For some reason this morning, I’m more aware of what we in this country been given to make life more comfortable, and that probably is unavailable to a good many people on this earth. The simple act of blowing my nose on a soft tissue, and the availability of toilet paper, stirred my thoughts. So many amazing amenities in life have been created to ease me.
I lie in a warm bed with soft sheets of T-shirt-type material. A carpet lies next to the bed across the floor to make my feet feel warmer when I step out of bed. I’m able to write with just about any type of pen I wish. Someone has put lined papers together into creating this tidy book to make journal-writing even more pleasant. The newspaper lies here ready for me to read at my leisure. Coffee in the mug next to me warms me, as does the man who brought it to me. I have books to enjoy reading- -some most each day.
The newspaper both relaxes me and stirs my anger juices, keeping me aware. Nearby is a TV set if I wish to get stirred further. In front of me are the closet doors that hide any number of choices of things to wear. And my breakfast will consist of any one of about three choices I like – more, if I really wanted them. I become acutely aware that all around the world are those who rise to the same outfit of clothing and the same thing to eat – pprobably a single dish, if at all lucky.
As I continue to look around the room in which I’ve awakened, and consider the start of my day, I can’t help thinking, in this strange mood that has taken over me, of all the many people present in this very room by means of the energy they have put into all the things around me that make me more comfortable. Are they comfortable too? Do they get enough to eat? Are they warm? Do they have some of the things around them that ease their lives? I dearly hope so. But the niggling thought within me is that probably many of them do not. I sincerely thank all of those who do have them – and all of those who do not have them, who are keeping me aware of that fact!
I started to close this book for the day, yet can’t stop the thoughts coming into my mind, as well. For I find myself recalling all of the people in my nearly 79 years (now 86 this month) who have enriched my life in one way or another – my family, of course, and its extensions and the heritage of all those who came before me; those who helped raise me, tolerated me, taught me as I grew into adult-hood; those I worked with – some who enlightened me, some who angered me, and others who hurt me; friends who came and went and others who have stayed in my life.
All have enriched and educated me, helping evolve into this imperfect human being who has never been willing to just sit back and accept all of life the way it is, yet who has come to be somewhat less judgmental about it. This one who has less physical energy to do much about the inequities of life, yet still suffers over them; who has a lot less dissatisfaction, and less need to have answers to all of the unanswerables in life, yet still questions, at the same time, about that which she knows she can’t change. She’s the one who must caution herself when she begins to question how others choose to live their lives and sit on the rising cynicism when she listens to politicians and watches a dysfunctional congress. And then, turns instead to the aspects of life in which she knows she has the capacity to affect in a positive way.

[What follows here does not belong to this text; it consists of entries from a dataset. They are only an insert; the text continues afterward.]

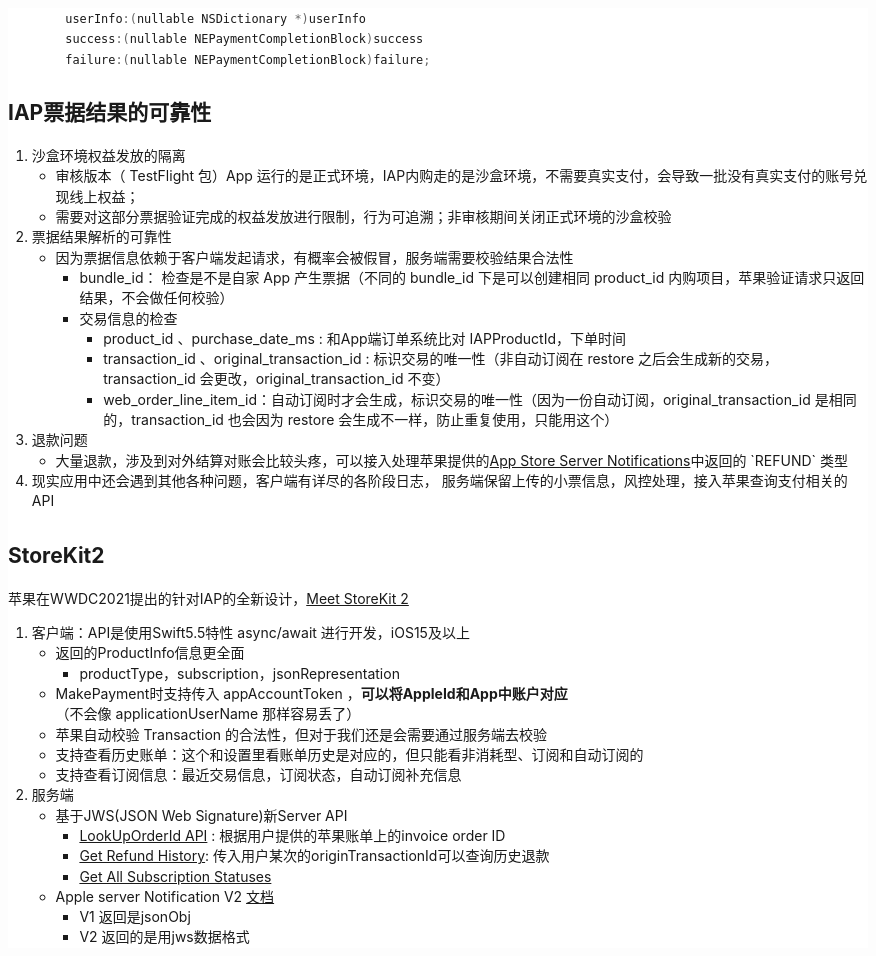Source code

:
 ```objectivec
        userInfo:(nullable NSDictionary *)userInfo
        success:(nullable NEPaymentCompletionBlock)success
        failure:(nullable NEPaymentCompletionBlock)failure;
```

IAP票据结果的可靠性
-----------

1.  沙盒环境权益发放的隔离
    *   审核版本（ TestFlight 包）App 运行的是正式环境，IAP内购走的是沙盒环境，不需要真实支付，会导致一批没有真实支付的账号兑现线上权益；
    *   需要对这部分票据验证完成的权益发放进行限制，行为可追溯；非审核期间关闭正式环境的沙盒校验
2.  票据结果解析的可靠性
    *   因为票据信息依赖于客户端发起请求，有概率会被假冒，服务端需要校验结果合法性
        *   bundle\_id： 检查是不是自家 App 产生票据（不同的 bundle\_id 下是可以创建相同 product\_id 内购项目，苹果验证请求只返回结果，不会做任何校验）
        *   交易信息的检查
            *   product\_id 、purchase\_date\_ms : 和App端订单系统比对 IAPProductId，下单时间
            *   transaction\_id 、original\_transaction\_id : 标识交易的唯一性（非自动订阅在 restore 之后会生成新的交易，transaction\_id 会更改，original\_transaction\_id 不变）
            *   web\_order\_line\_item\_id：自动订阅时才会生成，标识交易的唯一性（因为一份自动订阅，original\_transaction\_id 是相同的，transaction\_id 也会因为 restore 会生成不一样，防止重复使用，只能用这个）
3.  退款问题
    *   大量退款，涉及到对外结算对账会比较头疼，可以接入处理苹果提供的[App Store Server Notifications](https://link.juejin.cn?target=https%3A%2F%2Fdeveloper.apple.com%2Fdocumentation%2Fappstoreservernotifications "https://developer.apple.com/documentation/appstoreservernotifications")中返回的 `REFUND` 类型
4.  现实应用中还会遇到其他各种问题，客户端有详尽的各阶段日志， 服务端保留上传的小票信息，风控处理，接入苹果查询支付相关的 API

StoreKit2
---------

苹果在WWDC2021提出的针对IAP的全新设计，[Meet StoreKit 2](https://link.juejin.cn?target=https%3A%2F%2Fdeveloper.apple.com%2Fvideos%2Fplay%2Fwwdc2021%2F10114%2F "https://developer.apple.com/videos/play/wwdc2021/10114/")

1.  客户端：API是使用Swift5.5特性 async/await 进行开发，iOS15及以上
    *   返回的ProductInfo信息更全面
        *   productType，subscription，jsonRepresentation
    *   MakePayment时支持传入 appAccountToken ，**可以将AppleId和App中账户对应**（不会像 applicationUserName 那样容易丢了）
    *   苹果自动校验 Transaction 的合法性，但对于我们还是会需要通过服务端去校验
    *   支持查看历史账单：这个和设置里看账单历史是对应的，但只能看非消耗型、订阅和自动订阅的
    *   支持查看订阅信息：最近交易信息，订阅状态，自动订阅补充信息
2.  服务端
    *   基于JWS(JSON Web Signature)新Server API
        *   [LookUpOrderId API](https://link.juejin.cn?target=https%3A%2F%2Fdeveloper.apple.com%2Fdocumentation%2Fappstoreserverapi%2Flook_up_order_id "https://developer.apple.com/documentation/appstoreserverapi/look_up_order_id") : 根据用户提供的苹果账单上的invoice order ID
        *   [Get Refund History](https://link.juejin.cn?target=https%3A%2F%2Fdeveloper.apple.com%2Fdocumentation%2Fappstoreserverapi%2Fget_refund_history "https://developer.apple.com/documentation/appstoreserverapi/get_refund_history"): 传入用户某次的originTransactionId可以查询历史退款
        *   [Get All Subscription Statuses](https://link.juejin.cn?target=https%3A%2F%2Fdeveloper.apple.com%2Fdocumentation%2Fappstoreserverapi%2Fget_all_subscription_statuses "https://developer.apple.com/documentation/appstoreserverapi/get_all_subscription_statuses")
    *   Apple server Notification V2 [文档](https://link.juejin.cn?target=https%3A%2F%2Fdeveloper.apple.com%2Fdocumentation%2Fappstoreservernotifications%2Fenabling_app_store_server_notifications "https://developer.apple.com/documentation/appstoreservernotifications/enabling_app_store_server_notifications")
        *   V1 返回是jsonObj
        *   V2 返回的是用jws数据格式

I’m grateful for the journey I’ve taken thus far in this brief span of life – a fantastic family of individuals who have decided to be positive forces in this world rather than contribute to its decay; an array of colleagues and friends, some of whom continue to enrich my life, regardless of whether we agree on everything; my clients who keep teaching me about courage and endurance through sometimes the most unbelievable struggles that are beyond anything I have ever had to experience in my own life.
And, despite a few aches and pains and occasional spells in the hospital, I’m grateful for this body that has gone through so much for so many years, yet continues to carry me forward long after I thought it should have given up.
For the most basic things that sustain
life, I give special thanks this year, and for all that is beyond the basic
sustenance that has enriched my soul.
And, today, and forever, for each person who has participated in that journey with me, including you, I do thank you.